# [ИСХОДНЫЙ ДОКУМЕНТ]
-*-*-

Шлю тебе отрывок из своей следующей книги про 2012, которая называется “Время Прыжка”, я тебе о ней рассказывала вчера. Это настоящее чудо.
Обнимаю вас с Лёней руками своих английских френдов – с Босоногим я давно знакома, а с Дайером надеюсь тоже вскоре задружиться.
Ждите меня в начале мая с рассказами о прекрасном Альбионе.
Буду очень и очень внимательной, чтоб все успеть и ничего не забыть))))
I!!!”
“Босоногий доктор” и другие уникумы с ее легкой руки увидели свет уже в издательстве “Рипол Классик”. Сергей Макаренков выдал карт-бланш Вавилову и Мелдрис на путеводные книги, которые в России еще никто не переводил и не издавал.
Сам Макаренков – известный апологет духовного развития, искатель нехоженых дорог – в своем издательстве не только насаждал психологические практики, но также основал театр из сотрудников, пригласил режиссера, учителя фехтования и актерского мастерства. Всё это обернулось эксклюзивным представлением в театре на Страстном бульваре по пьесе Григория Горина “Однажды в Вероне” – о том, как развивались события после гибели Ромео и Джульетты, – с декорациями, роскошными костюмами, при полном зрительном зале, восторге и аплодисментах. Директор издательства играл короля, Олег Вавилов исполнил роль негоцианта Доджия, а наш Серёжа – интригана Бенволио.
Ох, какой выдался счастливый вечерок! Тем более прямо передо мной в первом ряду маячил Иркин затылок. Он мне добавлял драйва. Наша семья заняла чуть не весь второй ряд. Еще бы! На протяжении нескольких месяцев мы почти не видели сына, а дети – отца. В ночь-полночь он являлся с ежевечерних репетиций, а также серьезных занятий по фехтованию, всё это после рабочего дня, и в праздники, и в выходные – сплошь посвященные служению Мнемозине.

-*-*-

# [СОСТАВ НАБОРА ДАННЫХ]
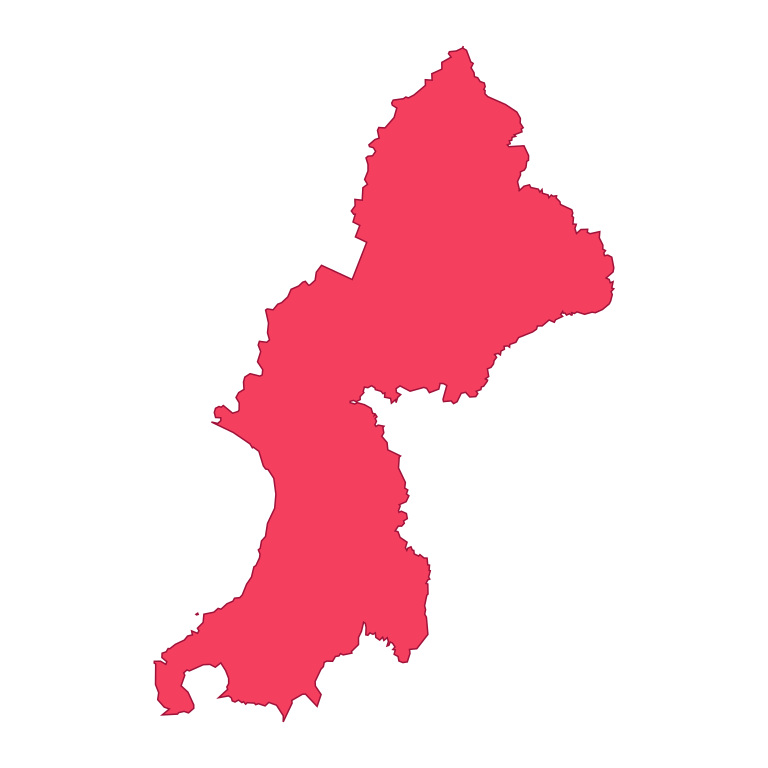 Puerto Vallarta, Jalisco, Mexico
{"feature_id": "50627088B20857302677335", "entity_name": "Puerto Vallarta", "entity_type": "district", "adm_level": 2, "iso_a3": "MEX", "parent_name": "Mexico", "parent_adm1": "Jalisco", "projection": "robinson", "projection_center": [-105.162, 20.698], "detail": "fine", "context": "isolated", "style": "filled", "palette": "rose", "viewbox_px": 768, "rotation_deg": 0, "n_neighbors": 0, "source": "geoboundaries", "source_scale": "gbopen_adm2", "svg_char_len": 6090}
<svg xmlns="http://www.w3.org/2000/svg" viewBox="0 0 768 768"><path d="M283.2,721.9L292.1,703.1L291.8,700.4L302.5,694.2L305.5,694.1L317.1,706.4L321.1,694.5L315.4,686.1L315.1,681.5L320.9,669.3L323.4,666.6L324.2,662.4L326.9,661.1L332.6,661.3L335.4,656.5L339.0,655.9L340.4,653.6L343.2,654.9L351.9,653.1L351.5,651.4L358.5,644.6L358.5,637.5L361.5,631.2L363.6,622.2L365.3,623.4L366.1,627.4L365.8,634.8L367.9,635.3L369.9,632.9L373.0,634.3L375.3,632.9L375.8,637.4L379.7,640.1L382.7,637.2L383.8,640.5L387.3,637.7L388.4,641.6L387.0,646.0L388.9,645.3L390.2,642.0L392.5,643.1L395.0,647.0L392.8,649.5L395.3,649.9L394.1,654.3L398.1,656.5L398.9,661.0L402.9,662.6L407.3,661.9L410.0,653.4L409.5,649.4L416.8,648.7L427.9,634.4L426.4,617.1L424.7,614.2L425.6,609.7L424.6,605.8L426.8,595.2L428.0,594.1L427.8,584.0L426.0,583.5L427.7,580.0L429.8,579.1L428.6,577.1L430.3,570.7L429.1,570.4L429.5,565.1L427.7,564.8L427.1,558.1L424.0,558.0L419.9,554.6L418.6,556.0L414.2,553.9L413.8,550.4L412.3,550.1L411.0,546.8L407.9,548.1L406.8,550.4L405.4,547.7L407.1,542.2L400.1,537.4L398.0,531.7L395.1,530.9L398.3,526.1L401.7,526.1L404.3,523.3L403.6,520.9L407.3,518.6L406.4,513.5L401.3,511.2L399.0,512.3L398.5,510.8L400.2,506.0L399.2,504.7L406.1,501.7L408.9,495.8L406.4,493.9L407.8,490.0L404.7,488.0L405.4,482.5L398.5,468.0L399.2,457.2L400.5,456.0L387.8,449.8L387.1,442.6L381.8,436.3L383.8,432.8L382.9,427.7L384.0,426.2L378.2,425.1L376.0,426.4L374.9,424.8L376.5,421.2L375.1,418.5L377.0,416.8L375.4,414.3L374.4,415.2L374.8,413.8L372.6,413.2L371.2,408.4L364.5,404.7L357.4,402.7L354.7,404.0L350.2,402.7L350.2,401.3L353.7,400.4L356.1,401.7L360.2,399.6L360.1,396.6L363.9,392.6L363.2,391.4L364.4,387.1L367.9,387.7L371.5,385.7L375.0,387.9L375.3,389.6L381.0,391.3L383.0,393.7L384.9,392.9L384.6,397.2L390.6,398.4L391.4,403.2L395.6,399.7L396.1,402.6L397.7,397.4L400.7,394.6L396.5,392.4L396.0,388.7L400.0,385.9L410.1,391.2L423.9,387.4L426.7,388.4L429.4,392.7L438.8,389.1L440.1,383.4L443.5,383.6L446.8,385.5L443.0,399.3L443.5,401.6L451.1,400.9L453.6,403.6L457.1,401.7L461.2,393.3L465.6,392.3L469.8,397.0L475.8,396.6L477.8,393.6L476.2,391.3L480.9,389.6L481.4,387.0L483.7,386.2L487.2,381.3L487.6,380.1L485.3,378.9L488.7,376.5L487.4,368.8L491.0,367.4L493.5,364.0L494.1,360.6L496.6,357.4L494.6,354.4L498.1,353.4L500.4,354.9L501.0,351.0L504.4,349.3L504.1,346.3L507.8,345.9L509.6,347.2L509.8,344.4L515.9,342.3L518.5,337.6L532.7,331.9L536.5,329.2L537.4,326.0L542.2,325.9L549.1,320.0L554.3,322.3L555.6,319.7L562.6,316.4L560.7,314.4L562.7,311.5L563.2,313.2L564.9,313.0L566.5,315.1L569.6,313.7L571.2,315.1L572.2,314.8L571.7,312.6L574.4,313.5L577.0,311.9L584.6,314.3L592.0,312.2L595.4,312.7L602.5,309.5L609.3,303.8L610.7,300.9L612.3,294.6L611.1,291.6L613.8,288.8L611.8,288.0L613.1,281.6L610.3,282.8L609.2,279.5L606.1,278.0L613.1,271.9L613.8,267.8L611.8,257.2L607.8,255.1L604.5,255.7L603.8,252.9L605.5,250.6L602.8,249.1L602.9,245.1L599.3,237.9L599.8,231.6L590.1,233.7L587.3,232.4L587.7,229.3L580.9,229.5L576.5,233.5L574.9,228.5L576.3,224.3L572.9,224.0L573.5,217.5L571.9,216.0L572.8,213.1L571.8,209.8L560.5,204.5L559.9,201.7L556.2,198.0L556.6,195.8L552.9,196.2L551.3,195.0L548.9,197.7L548.1,194.9L542.5,193.3L542.0,189.5L539.9,192.1L538.3,189.1L530.8,187.5L529.5,184.8L524.0,186.2L518.7,191.2L519.4,189.6L517.5,181.6L520.5,175.1L520.4,171.9L524.4,170.0L526.0,167.3L526.7,161.4L528.5,160.3L528.6,155.6L524.0,145.8L508.9,146.7L507.3,144.9L510.2,143.7L509.3,140.7L511.7,140.3L512.1,137.3L515.7,136.3L514.1,134.9L522.0,131.8L521.3,129.0L523.2,127.7L520.2,123.0L520.4,118.4L516.9,112.1L505.5,104.5L487.7,96.6L484.9,93.7L485.1,90.5L483.8,89.5L485.2,86.6L484.3,83.0L480.1,81.5L477.7,77.7L474.5,76.7L474.0,72.6L471.1,67.8L473.2,63.4L470.8,61.9L466.5,50.3L462.8,48.1L463.3,46.1L462.4,48.1L456.2,51.0L449.4,51.7L448.5,53.7L451.1,57.1L441.8,62.4L441.9,69.1L431.8,73.7L432.1,80.2L425.3,79.7L425.4,85.4L414.0,95.0L408.4,97.9L405.8,97.0L403.4,98.7L393.2,100.1L391.7,103.0L392.3,105.2L396.8,108.0L394.1,117.5L385.0,127.9L378.8,127.5L377.5,130.4L379.1,138.1L374.9,139.6L368.9,144.8L369.5,146.6L373.4,147.7L375.6,151.4L372.5,155.8L368.0,156.2L366.0,157.9L368.0,164.4L368.0,171.0L364.6,179.5L367.5,184.3L362.9,187.7L362.2,200.2L354.9,199.4L355.1,205.8L351.3,211.0L353.6,214.2L355.3,214.2L353.0,222.0L359.8,225.4L355.4,236.9L366.7,242.3L352.2,279.5L321.5,265.3L316.3,272.2L315.1,280.3L310.0,284.9L308.6,285.3L305.3,281.3L302.7,282.2L298.7,286.0L291.1,289.3L287.8,296.9L281.6,302.7L277.7,304.2L273.1,309.8L267.2,308.9L265.6,310.1L268.5,323.1L267.5,332.8L269.5,339.9L266.7,342.3L259.4,341.3L258.2,345.0L260.7,351.6L257.5,361.8L262.7,369.6L262.2,374.9L259.9,376.1L250.1,373.7L244.8,377.1L243.5,382.0L244.0,389.4L238.7,392.6L236.0,397.5L239.2,402.8L239.1,410.1L237.9,411.5L232.6,413.2L223.3,405.5L221.2,407.2L219.0,406.5L215.5,408.3L214.3,412.5L215.6,417.5L220.8,417.8L220.8,420.7L217.7,423.4L211.4,422.0L233.3,432.5L250.0,443.9L252.4,447.8L253.4,447.2L258.9,451.3L263.3,465.8L265.6,469.0L268.1,469.5L273.8,478.3L275.9,494.2L274.7,508.2L267.5,523.4L265.5,536.5L261.5,540.9L260.2,548.3L258.3,549.9L260.0,554.0L259.5,557.9L255.9,565.6L253.9,566.9L251.5,577.0L246.6,584.2L242.3,594.9L239.8,597.6L234.5,598.2L232.9,601.2L227.0,603.7L221.0,609.2L218.1,608.4L213.8,612.2L203.9,614.2L203.1,622.5L197.4,628.2L198.9,630.6L197.6,633.3L191.6,630.9L192.4,634.9L187.6,636.0L184.3,640.1L175.4,644.3L169.8,648.7L168.1,648.5L166.2,651.8L162.1,653.2L161.9,657.6L166.8,661.7L165.8,664.3L160.5,661.2L154.3,661.3L154.2,663.1L155.7,664.0L155.5,684.5L158.7,692.7L157.7,699.7L164.2,707.1L169.4,709.0L162.2,714.9L177.5,714.1L178.8,712.6L184.1,711.4L188.5,712.9L193.8,708.3L193.7,704.7L188.0,692.2L181.1,685.8L184.8,675.2L183.7,672.9L186.9,670.0L189.4,670.9L203.3,664.7L210.0,664.4L215.3,667.2L220.8,662.9L225.6,670.5L228.6,678.2L228.7,683.6L226.8,687.0L227.7,689.3L218.6,697.7L228.6,695.9L231.3,697.8L232.2,700.9L235.0,702.0L238.5,700.1L241.9,702.6L243.5,701.7L245.7,704.2L247.2,702.7L254.3,703.1L255.7,704.7L258.4,703.7L265.1,705.9L268.8,702.4L276.5,705.2L283.3,715.8L283.2,721.9ZM198.2,614.4L197.7,613.2L195.9,614.3L196.6,614.9L198.2,614.4Z" fill="#f43f5e" stroke="#9f1239" stroke-width="1.5"/></svg>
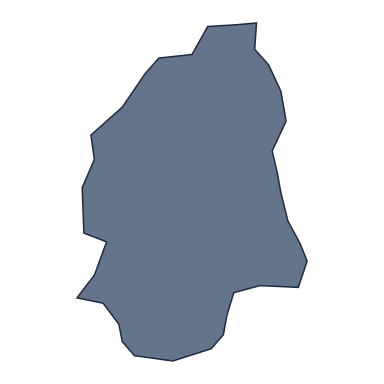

-*-*-

# [ЗАДАНИЕ]
Выведите без изменений часть исходного документа, которая открывается словами, содержащими «Шлю тебе отрывок», и завершается словами «ничего не забыть))))».

# [ОТВЕТ К ЗАДАНИЮ]
Шлю тебе отрывок из своей следующей книги про 2012, которая называется “Время Прыжка”, я тебе о ней рассказывала вчера. Это настоящее чудо.
Обнимаю вас с Лёней руками своих английских френдов – с Босоногим я давно знакома, а с Дайером надеюсь тоже вскоре задружиться.
Ждите меня в начале мая с рассказами о прекрасном Альбионе.
Буду очень и очень внимательной, чтоб все успеть и ничего не забыть))))